As with the sets, the prices for individual pieces or parts show little consistency. Except for the notorious bathing scene the prices are all over the board, from as cheap as $10 for an individual plate to as much as several hundred for some of the more sought after images.

 

On the sell side it helps to be able to tell the story, and each picture does indeed have a story. The plate showing the American Presents is particularly revealing of the era. The two countries exchanged gifts. The Japanese gave the Americans beautiful textiles and silks, exceptional swords, exquisite calligraphy, all symbols of the cultural values of Japan. The Americans gifted the Japanese with a working telegraph (and they brought along the poles to string the demo line); a ¼ scale working locomotive plus cars and tracks, agricultural tools and other examples of what were, at the time, the leading edge of mid-19th century American technology.

 

It is interesting to note that the Japanese took to the American gifts with alacrity especially the train. It is also amazing that Japan, a country cut off from the world in 1852 and with no modern technology of any kind, was by WWI a country of enough international stature to have participated in the conflict and received a number of Pacific islands as the spoils of war. As the 20th century progressed the Japanese moved up the technology food chain so fast that by December 1941 they staged surprise air attacks on Pearl Harbor in Hawaii, Manila, Guam, Hong Kong and Singapore in a single sweep. By the 21st century Japan, once astonished by a miniature steam locomotive, had built one of the world’s leading economies based extensively on their own extensive technology skills.

 

I am not able to give as informed an opinion on the Japanese views of the Americans, only to note that there is a considerable body of work showing pictures the Japanese made of their unwelcome visitors (hairy and with big sideways Picasso-like noses). They were particularly taken with the American ships and made a wide variety of drawings and paintings of them collectively referred to as the “Black Ships.” Perry originally went over with four vessels, went away and later came back with eight ships and an “or else” tone of voice to seal the deal.
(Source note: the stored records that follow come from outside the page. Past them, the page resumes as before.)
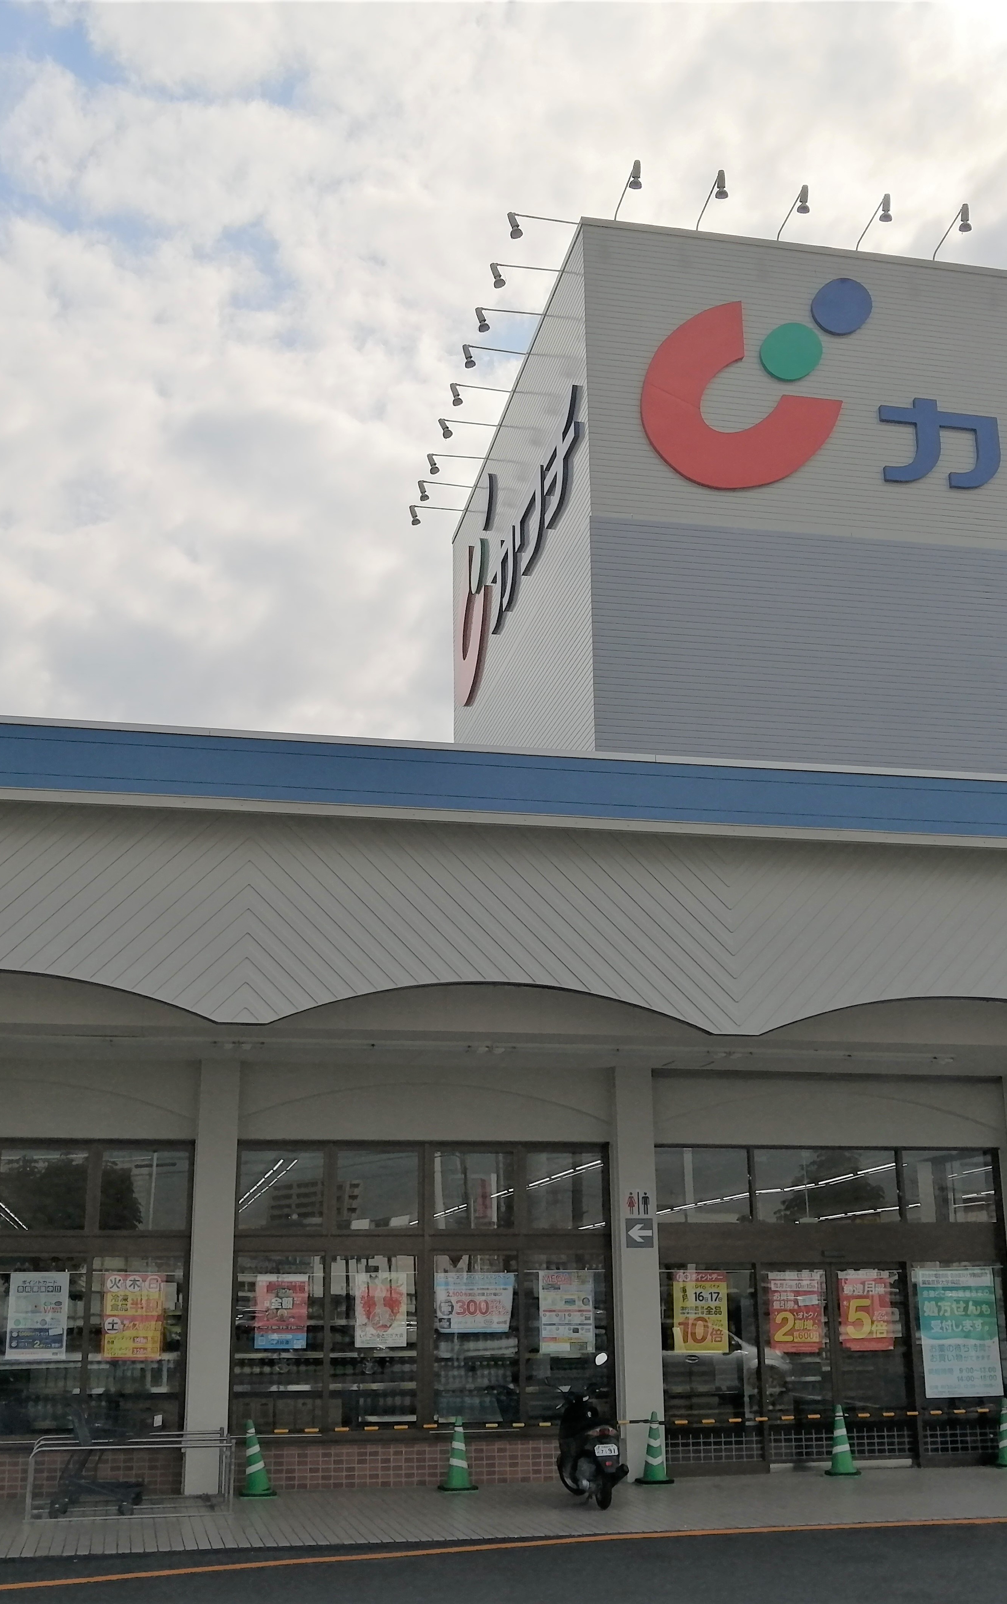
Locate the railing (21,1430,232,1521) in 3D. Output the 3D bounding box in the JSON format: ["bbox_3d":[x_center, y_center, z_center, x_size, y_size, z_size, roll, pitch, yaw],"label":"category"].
[{"bbox_3d":[-3.393,6.144,15.267,1.770,0.600,1.410,3,-17,-11],"label":"railing"}]

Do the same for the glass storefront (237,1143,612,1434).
[{"bbox_3d":[-0.797,5.069,17.376,3.980,2.970,0.180,3,-17,-11],"label":"glass storefront"}]

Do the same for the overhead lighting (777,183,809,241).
[{"bbox_3d":[3.715,-7.492,21.417,0.180,0.420,1.060,3,-17,-12],"label":"overhead lighting"}]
Any of the Perry prints showing the American “Black” ships are collectible. Should you find yourself interested in the Japanese view of things, The Black Ship Scroll by Oliver Statler is a good (though not inexpensive) place to start.

 

One final note, there are three color plates in the first volume. They don’t bring a very fancy price but they are attractive. To me the most remarkable one is the folding sheet titled a Fac-Simile of a Japanese Drawing. I have forgotten the name of the famous Japanese artist who drew the original, but what is interesting about the reproduction is that it is a stone litho made to imitate a wood block print. I can’t say for certain it is the first attempt to translate the printing technique, but it is certainly bold and effective and notable for the fact that the colors are as bright and strong as the day it came off the stone in 1856. It’s not expensive, the people selling it seldom know what it is or where it comes from and it’s a wonderful example of how America, as its part of the deal, was quick to adopt the look, if not the method of things Japanese.

 

In the end Perry did get his treaty (a copy of which in Japanese and English is also included in the first volume) and Japan reluctantly started on the path of a modern nation, and a long complicated relationship with America and the rest of the Pacific.